Castro gab in seiner Rede ebenfalls eine kurze Bilanz über die Wirtschaftsentwicklung des vergangenen Jahrfünfts. Kubas Bruttoinlandsprodukt wuchs in diesem Zeitraum um durchschnittlich 2,8 Prozent, was „nicht ausreichend“ sei, um die Bedingungen für einen nachhaltigen Anstieg des Lebensstandards zu schaffen. Dennoch gab es auch positive Ergebnisse, insbesondere der Tourismus- und Dienstleistungssektor konnte kräftig zulegen und auch die Priorisierung von Investitionen schreite voran. Während im Jahr 2011 lediglich 45 Prozent aller Investitionen in den produktiven Sektor, wie Industrie und Infrastruktur, geflossen sind, waren es im vergangenen Jahr gut 70 Prozent. Castro gab sich optimistisch, dass in den kommenden Jahren bessere Bedingungen für Investitionen und nachhaltiges Wachstum gegeben sein werden, um die strukturellen Probleme der kubanischen Wirtschaft in Angriff zu nehmen. Hierzu zählt neben den niedrigen Löhnen auch das System der Doppelwährung welches „schnellstmöglich“ beseitigt werden müsse.

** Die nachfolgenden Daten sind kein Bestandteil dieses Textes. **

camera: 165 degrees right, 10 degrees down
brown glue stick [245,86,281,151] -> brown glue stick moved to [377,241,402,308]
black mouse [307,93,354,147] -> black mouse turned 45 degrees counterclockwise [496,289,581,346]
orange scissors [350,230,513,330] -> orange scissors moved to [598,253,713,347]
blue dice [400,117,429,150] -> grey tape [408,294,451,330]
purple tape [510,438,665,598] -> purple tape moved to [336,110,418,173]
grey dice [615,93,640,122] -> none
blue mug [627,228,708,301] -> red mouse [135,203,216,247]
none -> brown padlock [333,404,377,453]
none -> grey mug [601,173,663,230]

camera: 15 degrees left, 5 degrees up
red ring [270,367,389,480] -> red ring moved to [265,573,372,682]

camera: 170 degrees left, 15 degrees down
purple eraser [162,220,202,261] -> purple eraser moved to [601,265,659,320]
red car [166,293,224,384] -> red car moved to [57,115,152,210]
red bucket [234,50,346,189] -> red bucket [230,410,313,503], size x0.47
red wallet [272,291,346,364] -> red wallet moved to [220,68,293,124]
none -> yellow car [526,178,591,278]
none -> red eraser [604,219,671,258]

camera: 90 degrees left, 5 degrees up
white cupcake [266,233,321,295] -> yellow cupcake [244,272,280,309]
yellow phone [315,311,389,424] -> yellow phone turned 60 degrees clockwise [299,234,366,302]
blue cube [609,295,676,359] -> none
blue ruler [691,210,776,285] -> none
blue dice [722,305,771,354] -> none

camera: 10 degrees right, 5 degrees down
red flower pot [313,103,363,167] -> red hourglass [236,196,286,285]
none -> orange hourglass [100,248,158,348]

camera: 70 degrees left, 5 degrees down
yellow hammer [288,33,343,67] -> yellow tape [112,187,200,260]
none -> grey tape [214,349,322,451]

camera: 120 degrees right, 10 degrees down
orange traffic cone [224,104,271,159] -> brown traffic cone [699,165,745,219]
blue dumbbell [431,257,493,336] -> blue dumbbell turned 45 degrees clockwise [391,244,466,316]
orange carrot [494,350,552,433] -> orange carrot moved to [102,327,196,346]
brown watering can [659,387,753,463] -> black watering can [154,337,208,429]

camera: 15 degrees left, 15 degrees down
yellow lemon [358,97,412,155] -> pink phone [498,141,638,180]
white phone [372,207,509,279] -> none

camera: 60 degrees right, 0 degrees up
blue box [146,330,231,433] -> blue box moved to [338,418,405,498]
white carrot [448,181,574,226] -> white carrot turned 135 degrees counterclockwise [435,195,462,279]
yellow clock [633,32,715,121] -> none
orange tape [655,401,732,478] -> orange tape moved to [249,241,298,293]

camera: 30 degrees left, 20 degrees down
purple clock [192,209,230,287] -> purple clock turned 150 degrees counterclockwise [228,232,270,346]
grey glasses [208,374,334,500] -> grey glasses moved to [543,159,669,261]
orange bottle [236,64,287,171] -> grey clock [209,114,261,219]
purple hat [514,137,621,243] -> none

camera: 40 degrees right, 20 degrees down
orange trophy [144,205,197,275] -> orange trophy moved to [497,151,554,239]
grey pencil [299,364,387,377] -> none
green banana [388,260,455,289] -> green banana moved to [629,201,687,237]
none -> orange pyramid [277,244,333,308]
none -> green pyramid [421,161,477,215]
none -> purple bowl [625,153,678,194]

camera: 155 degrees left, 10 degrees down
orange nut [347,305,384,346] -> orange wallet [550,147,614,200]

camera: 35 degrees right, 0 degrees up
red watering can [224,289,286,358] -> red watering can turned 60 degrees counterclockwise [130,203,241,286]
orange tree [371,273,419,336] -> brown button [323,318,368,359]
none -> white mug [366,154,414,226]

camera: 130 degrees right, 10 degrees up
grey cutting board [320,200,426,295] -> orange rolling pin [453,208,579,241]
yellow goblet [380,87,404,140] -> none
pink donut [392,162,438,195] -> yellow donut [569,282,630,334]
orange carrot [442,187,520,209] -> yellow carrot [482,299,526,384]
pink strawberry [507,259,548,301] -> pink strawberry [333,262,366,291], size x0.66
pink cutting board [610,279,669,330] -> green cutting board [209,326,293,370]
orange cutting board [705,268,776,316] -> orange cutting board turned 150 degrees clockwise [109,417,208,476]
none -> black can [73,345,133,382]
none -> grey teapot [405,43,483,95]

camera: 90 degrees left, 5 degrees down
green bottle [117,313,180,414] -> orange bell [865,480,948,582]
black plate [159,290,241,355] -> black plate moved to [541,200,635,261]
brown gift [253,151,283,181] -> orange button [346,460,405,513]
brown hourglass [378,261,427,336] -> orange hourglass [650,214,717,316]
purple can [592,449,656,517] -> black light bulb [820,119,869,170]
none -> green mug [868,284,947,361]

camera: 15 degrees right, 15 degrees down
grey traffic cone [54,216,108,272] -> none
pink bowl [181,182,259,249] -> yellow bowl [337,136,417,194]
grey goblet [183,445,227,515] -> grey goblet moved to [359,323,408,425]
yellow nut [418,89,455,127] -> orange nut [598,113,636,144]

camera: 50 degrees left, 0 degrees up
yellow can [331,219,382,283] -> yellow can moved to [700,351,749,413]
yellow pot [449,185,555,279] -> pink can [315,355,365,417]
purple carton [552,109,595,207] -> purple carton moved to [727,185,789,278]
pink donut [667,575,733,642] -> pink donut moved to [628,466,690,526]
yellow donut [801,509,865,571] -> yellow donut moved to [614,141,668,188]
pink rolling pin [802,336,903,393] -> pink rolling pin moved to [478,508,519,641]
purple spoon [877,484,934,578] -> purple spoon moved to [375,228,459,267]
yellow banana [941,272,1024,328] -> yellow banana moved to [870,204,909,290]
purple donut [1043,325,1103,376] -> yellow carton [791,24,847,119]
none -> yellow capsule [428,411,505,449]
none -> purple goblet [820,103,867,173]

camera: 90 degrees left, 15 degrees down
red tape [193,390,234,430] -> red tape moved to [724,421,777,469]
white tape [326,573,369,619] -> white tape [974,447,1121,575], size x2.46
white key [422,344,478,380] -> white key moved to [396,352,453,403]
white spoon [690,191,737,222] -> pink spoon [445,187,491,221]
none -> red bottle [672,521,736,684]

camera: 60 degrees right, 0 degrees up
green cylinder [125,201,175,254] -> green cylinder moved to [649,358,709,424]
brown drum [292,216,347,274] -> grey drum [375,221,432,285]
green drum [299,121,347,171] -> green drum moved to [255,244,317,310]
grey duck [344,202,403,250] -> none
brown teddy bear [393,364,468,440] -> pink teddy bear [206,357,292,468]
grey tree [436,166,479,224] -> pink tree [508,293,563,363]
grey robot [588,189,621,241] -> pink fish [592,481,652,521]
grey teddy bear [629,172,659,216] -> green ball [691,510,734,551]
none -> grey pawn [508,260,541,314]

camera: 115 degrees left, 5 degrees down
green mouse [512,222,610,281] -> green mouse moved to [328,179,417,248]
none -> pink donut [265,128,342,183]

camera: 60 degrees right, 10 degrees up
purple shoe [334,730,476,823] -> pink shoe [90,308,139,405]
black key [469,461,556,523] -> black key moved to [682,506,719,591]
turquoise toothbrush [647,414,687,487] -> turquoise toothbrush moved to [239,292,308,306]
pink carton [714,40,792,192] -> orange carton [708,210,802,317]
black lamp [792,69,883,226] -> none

In Bezug auf die Kommunikationspolitik von Staates und Partei erklärte der Regierungschef, dass noch immer nicht alle Formen der „Geheimniskrämerei“ (secretismo) verschwunden seien. Im Vorfeld des Parteitags hatte es großen Unmut über die fehlenden Informationen und Diskussionen über dessen Inhalte gegeben, insbesondere unter den Jüngeren und der Parteibasis. In jüngster Zeit würden Probleme wie Apathie, Entpolitisierung, Individualismus zunehmen und die Werte der Konsumgesellschaft einen großen Einfluss auf die Jugend ausüben, weshalb der Staat gegensteuern müsse.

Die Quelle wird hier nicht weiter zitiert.